The 8-seater monstrosity mercilessly endured our relentless barrage of savagery through the punishing terrain and was, remarkably, none the worse for wear.
You are advised, for instance, to pause at the peak of the dune, as carrying on the speed and momentum will quite certainly send your Defender soaring through the sky, in which case you can expect a very, very hard landing in the hulking 3-litre SUV.
This is not a mere ATV, UTV or dune buggy, you see.
The Defender 130 is the biggest badass to join the Defender family. It’s massive – standing just under 2m tall, over 5m long and 2.1m wide; lording 340mm in length over the seven-seater Defender 110, and much mightier than the comparably diminutive two-door Defender 90. Its commanding presence, however, somewhat eclipsed against the expanse of the Arabian desert, with our band of merry dune bashers looking quite amusingly like ants in the sand from a distance.
As we “touched down” following our fleeting airborne stint, our vehicle – powered by 400PS and 550Nm of torque – simply continued on its merry way as if our regrettable transgression hadn’t just transpired. It’s a freak of nature, this car.
Truth be told, we were a little shook, but thoroughly impressed. And while it was beautiful to bear witness to the Defender 130's ability to handle such extreme maneuvering in its natural habitat, it did feel a little sadistic to subject the luxury SUV to such perversion given its half-a-million-dollar (without COE) price tag back home.
THE EPITOME OF RUGGED LUXURY
You will be doing none of that in Singapore, we assure you.
Land Rover has done a fine job of ensuring that the modern incarnations of the Defender sit at the very top of the totem pole when one contemplates rugged luxury.

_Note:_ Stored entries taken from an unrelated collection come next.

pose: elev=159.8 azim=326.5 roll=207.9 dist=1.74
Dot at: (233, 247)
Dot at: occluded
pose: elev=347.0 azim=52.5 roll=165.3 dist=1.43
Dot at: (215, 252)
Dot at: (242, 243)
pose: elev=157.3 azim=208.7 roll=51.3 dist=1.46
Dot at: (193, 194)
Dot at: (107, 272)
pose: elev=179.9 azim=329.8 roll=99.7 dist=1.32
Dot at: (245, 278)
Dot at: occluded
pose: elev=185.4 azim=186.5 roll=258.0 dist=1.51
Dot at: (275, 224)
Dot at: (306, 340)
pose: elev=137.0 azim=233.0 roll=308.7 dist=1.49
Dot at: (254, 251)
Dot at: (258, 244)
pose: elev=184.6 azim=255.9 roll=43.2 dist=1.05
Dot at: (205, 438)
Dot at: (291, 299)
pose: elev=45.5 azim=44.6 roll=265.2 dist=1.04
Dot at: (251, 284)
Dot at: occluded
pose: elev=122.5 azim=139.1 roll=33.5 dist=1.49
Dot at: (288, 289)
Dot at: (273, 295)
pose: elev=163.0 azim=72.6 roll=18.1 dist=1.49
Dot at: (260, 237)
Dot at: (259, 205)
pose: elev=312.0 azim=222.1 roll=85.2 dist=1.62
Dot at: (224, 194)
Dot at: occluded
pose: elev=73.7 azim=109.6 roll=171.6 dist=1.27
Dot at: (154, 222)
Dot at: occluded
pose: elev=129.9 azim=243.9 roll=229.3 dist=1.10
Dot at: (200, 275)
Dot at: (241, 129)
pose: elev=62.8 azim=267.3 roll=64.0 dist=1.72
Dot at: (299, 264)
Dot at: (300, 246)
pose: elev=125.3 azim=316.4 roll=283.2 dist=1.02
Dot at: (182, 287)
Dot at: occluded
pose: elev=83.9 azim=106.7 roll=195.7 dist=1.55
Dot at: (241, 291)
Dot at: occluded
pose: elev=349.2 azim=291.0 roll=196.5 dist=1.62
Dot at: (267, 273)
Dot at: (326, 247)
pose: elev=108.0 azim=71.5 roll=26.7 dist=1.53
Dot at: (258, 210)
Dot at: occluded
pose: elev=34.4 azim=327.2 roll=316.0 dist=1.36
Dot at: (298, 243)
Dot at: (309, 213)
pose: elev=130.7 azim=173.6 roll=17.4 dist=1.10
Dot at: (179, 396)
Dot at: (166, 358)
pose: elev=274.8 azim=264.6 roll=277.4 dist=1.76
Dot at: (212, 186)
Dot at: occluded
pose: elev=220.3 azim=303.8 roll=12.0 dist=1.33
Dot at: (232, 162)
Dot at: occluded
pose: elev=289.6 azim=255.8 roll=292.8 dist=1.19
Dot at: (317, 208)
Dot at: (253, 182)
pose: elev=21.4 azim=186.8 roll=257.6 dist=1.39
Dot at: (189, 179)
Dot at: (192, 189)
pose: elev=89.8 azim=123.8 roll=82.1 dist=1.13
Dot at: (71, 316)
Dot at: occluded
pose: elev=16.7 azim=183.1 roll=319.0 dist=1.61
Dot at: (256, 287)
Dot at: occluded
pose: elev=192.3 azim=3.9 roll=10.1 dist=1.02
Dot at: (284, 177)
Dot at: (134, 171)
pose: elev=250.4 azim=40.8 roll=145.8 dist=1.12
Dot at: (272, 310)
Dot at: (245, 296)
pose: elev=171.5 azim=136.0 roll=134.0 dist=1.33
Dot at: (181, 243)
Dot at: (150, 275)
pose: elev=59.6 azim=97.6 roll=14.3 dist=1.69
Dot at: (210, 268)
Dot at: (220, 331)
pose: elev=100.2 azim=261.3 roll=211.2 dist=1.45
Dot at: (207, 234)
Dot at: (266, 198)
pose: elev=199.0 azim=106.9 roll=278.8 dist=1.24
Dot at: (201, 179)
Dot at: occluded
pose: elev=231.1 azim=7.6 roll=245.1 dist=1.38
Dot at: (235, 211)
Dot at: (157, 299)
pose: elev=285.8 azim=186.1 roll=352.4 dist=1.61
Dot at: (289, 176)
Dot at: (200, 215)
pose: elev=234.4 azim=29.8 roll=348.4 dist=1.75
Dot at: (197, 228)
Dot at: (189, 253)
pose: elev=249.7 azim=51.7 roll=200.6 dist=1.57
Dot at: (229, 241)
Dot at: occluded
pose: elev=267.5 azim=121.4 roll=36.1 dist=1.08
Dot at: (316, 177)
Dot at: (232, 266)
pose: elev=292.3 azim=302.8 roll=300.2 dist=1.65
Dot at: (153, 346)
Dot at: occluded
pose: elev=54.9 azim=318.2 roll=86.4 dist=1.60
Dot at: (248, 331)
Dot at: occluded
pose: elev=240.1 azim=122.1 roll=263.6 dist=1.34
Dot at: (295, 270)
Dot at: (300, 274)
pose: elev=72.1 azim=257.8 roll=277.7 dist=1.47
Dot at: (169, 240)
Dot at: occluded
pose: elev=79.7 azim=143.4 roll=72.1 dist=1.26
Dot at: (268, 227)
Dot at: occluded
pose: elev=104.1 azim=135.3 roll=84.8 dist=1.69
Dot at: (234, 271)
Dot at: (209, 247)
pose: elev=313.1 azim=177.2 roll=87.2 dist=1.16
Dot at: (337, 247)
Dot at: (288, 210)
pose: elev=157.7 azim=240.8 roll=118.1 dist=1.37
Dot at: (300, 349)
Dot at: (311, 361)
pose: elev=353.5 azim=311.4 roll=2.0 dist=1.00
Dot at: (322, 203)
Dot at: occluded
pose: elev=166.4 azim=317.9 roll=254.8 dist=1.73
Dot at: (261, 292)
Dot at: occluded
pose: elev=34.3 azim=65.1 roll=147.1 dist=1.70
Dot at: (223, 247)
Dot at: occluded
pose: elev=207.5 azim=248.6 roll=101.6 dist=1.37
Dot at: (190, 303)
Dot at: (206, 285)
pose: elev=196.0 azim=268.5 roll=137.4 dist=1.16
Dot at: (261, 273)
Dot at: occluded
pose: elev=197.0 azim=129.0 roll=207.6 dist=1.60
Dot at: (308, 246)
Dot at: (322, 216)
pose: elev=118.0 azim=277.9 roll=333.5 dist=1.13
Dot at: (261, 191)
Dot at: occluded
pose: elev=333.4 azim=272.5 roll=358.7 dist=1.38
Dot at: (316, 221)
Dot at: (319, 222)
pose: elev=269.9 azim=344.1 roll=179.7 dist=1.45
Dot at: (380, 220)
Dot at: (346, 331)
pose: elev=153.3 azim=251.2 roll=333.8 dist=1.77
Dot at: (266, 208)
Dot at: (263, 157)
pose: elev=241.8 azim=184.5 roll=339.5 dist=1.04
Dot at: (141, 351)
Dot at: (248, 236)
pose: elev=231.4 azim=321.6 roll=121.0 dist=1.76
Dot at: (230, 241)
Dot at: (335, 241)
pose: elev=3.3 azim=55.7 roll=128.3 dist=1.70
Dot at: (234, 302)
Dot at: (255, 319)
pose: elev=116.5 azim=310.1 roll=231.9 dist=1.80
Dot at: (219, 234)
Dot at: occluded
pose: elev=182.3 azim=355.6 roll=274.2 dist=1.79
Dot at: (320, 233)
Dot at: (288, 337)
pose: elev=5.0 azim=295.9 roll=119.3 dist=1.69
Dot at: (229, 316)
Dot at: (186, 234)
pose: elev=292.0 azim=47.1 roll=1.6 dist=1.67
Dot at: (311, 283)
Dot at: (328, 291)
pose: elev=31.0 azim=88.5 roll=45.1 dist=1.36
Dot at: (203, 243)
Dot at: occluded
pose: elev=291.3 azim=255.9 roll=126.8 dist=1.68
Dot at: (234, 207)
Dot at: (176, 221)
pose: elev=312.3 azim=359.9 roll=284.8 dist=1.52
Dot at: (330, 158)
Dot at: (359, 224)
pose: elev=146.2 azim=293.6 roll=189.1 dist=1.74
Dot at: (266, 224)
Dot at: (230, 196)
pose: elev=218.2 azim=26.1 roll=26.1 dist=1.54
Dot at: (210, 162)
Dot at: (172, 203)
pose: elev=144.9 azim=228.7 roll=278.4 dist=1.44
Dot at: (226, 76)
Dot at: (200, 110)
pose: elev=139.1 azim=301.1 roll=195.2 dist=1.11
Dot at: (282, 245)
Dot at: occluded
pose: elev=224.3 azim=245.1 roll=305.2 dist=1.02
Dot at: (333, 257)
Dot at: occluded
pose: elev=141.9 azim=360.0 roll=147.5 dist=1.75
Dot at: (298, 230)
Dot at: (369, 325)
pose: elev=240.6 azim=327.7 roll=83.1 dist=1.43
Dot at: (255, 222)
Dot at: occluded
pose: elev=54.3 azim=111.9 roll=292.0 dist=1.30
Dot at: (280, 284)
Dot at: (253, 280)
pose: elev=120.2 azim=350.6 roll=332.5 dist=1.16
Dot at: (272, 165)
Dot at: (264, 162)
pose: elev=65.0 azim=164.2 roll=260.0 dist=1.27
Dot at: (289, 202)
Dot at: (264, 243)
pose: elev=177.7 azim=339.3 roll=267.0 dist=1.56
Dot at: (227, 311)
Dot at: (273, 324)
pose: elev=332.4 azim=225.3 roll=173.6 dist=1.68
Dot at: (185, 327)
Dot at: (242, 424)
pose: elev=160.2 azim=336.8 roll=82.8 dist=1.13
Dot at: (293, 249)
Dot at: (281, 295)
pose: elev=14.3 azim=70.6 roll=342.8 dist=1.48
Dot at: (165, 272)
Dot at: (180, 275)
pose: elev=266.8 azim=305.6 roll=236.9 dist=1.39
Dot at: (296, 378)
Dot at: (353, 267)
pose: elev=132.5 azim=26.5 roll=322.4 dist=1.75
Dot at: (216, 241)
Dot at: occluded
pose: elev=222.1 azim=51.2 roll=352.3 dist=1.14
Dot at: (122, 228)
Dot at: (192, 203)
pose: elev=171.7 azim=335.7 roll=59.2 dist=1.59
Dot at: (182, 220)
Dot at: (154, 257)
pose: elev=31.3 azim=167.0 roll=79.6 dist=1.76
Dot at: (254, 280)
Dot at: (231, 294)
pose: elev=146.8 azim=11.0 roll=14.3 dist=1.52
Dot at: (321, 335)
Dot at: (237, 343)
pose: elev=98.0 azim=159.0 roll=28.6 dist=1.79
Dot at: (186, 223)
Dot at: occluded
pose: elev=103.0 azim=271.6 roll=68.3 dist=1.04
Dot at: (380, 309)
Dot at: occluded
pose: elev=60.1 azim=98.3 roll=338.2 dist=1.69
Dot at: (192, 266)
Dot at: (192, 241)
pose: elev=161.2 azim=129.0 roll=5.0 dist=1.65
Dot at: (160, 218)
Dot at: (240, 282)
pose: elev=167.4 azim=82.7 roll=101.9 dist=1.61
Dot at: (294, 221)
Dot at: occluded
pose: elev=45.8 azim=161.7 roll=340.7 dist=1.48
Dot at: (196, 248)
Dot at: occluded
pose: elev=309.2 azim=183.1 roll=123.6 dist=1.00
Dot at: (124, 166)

But if jungle-rugged is what you’re truly after, you’d best get after one of those vintage Defenders originally produced since the 1940s with that iconic boxy profile and bare-bones interior without all the bells and whistles – if you can find one in these parts.
Now the new Defender 130 may be equipped with some very sophisticated Terrain Response systems for a peerless off-roading experience, but the terrific irony is that you will be braving the elements ensconced in the finest luxury.
Let’s start with the luxury of space. The Defender 130, though it shares the same wheelbase as the Defender 110, can seat a total of eight passengers comfortably (you can opt for a five-seat version and get even more boot space), with even those in the third row enjoying best-in-class legroom, as well as cup holders, armrests, and USB-C charging ports.
The sense of spaciousness is further amplified by the sliding panoramic roof that bathes the first two rows of seats in natural light while an additional glass roof, unique to the Defender 130, ensures passengers in the third row have the same authentic Defender experience as anywhere else in the vehicle.
Not carrying such a heavy human load? Fold the third row and you get 1.232 litres of loadspace for your equipment and cargo.
There’s also a Three-zone Climate Control feature that provides heating and cooling for all three zones while the (optional) Four-zone Climate Control offers independent controls across all three rows of seating.
You may also enjoy the fact that its tough exterior makes way for a soft, luxurious leather interior with premium feels.
The console, anchored by a larger 11.4-inch Pivi Pro touchscreen infotainment system, is fairly spartan but with design accents such as satin chrome finishing and wooden veneer fastened with exposed bolts just to remind you that even though you now have a mortgage and rock a super neat side part, that edgy rebel still lurks within.
This is a wonderful little paradox you will delight in, especially in the harsh desert climes. With no facilities for miles and miles, I had little choice but to stop to take a wee in the unpeopled landscape at some point, only to discover a herd of indigenous Arabian oryx auspiciously looking on. And there you have it, my friends, my virgin dune bashing exploits done and dusted.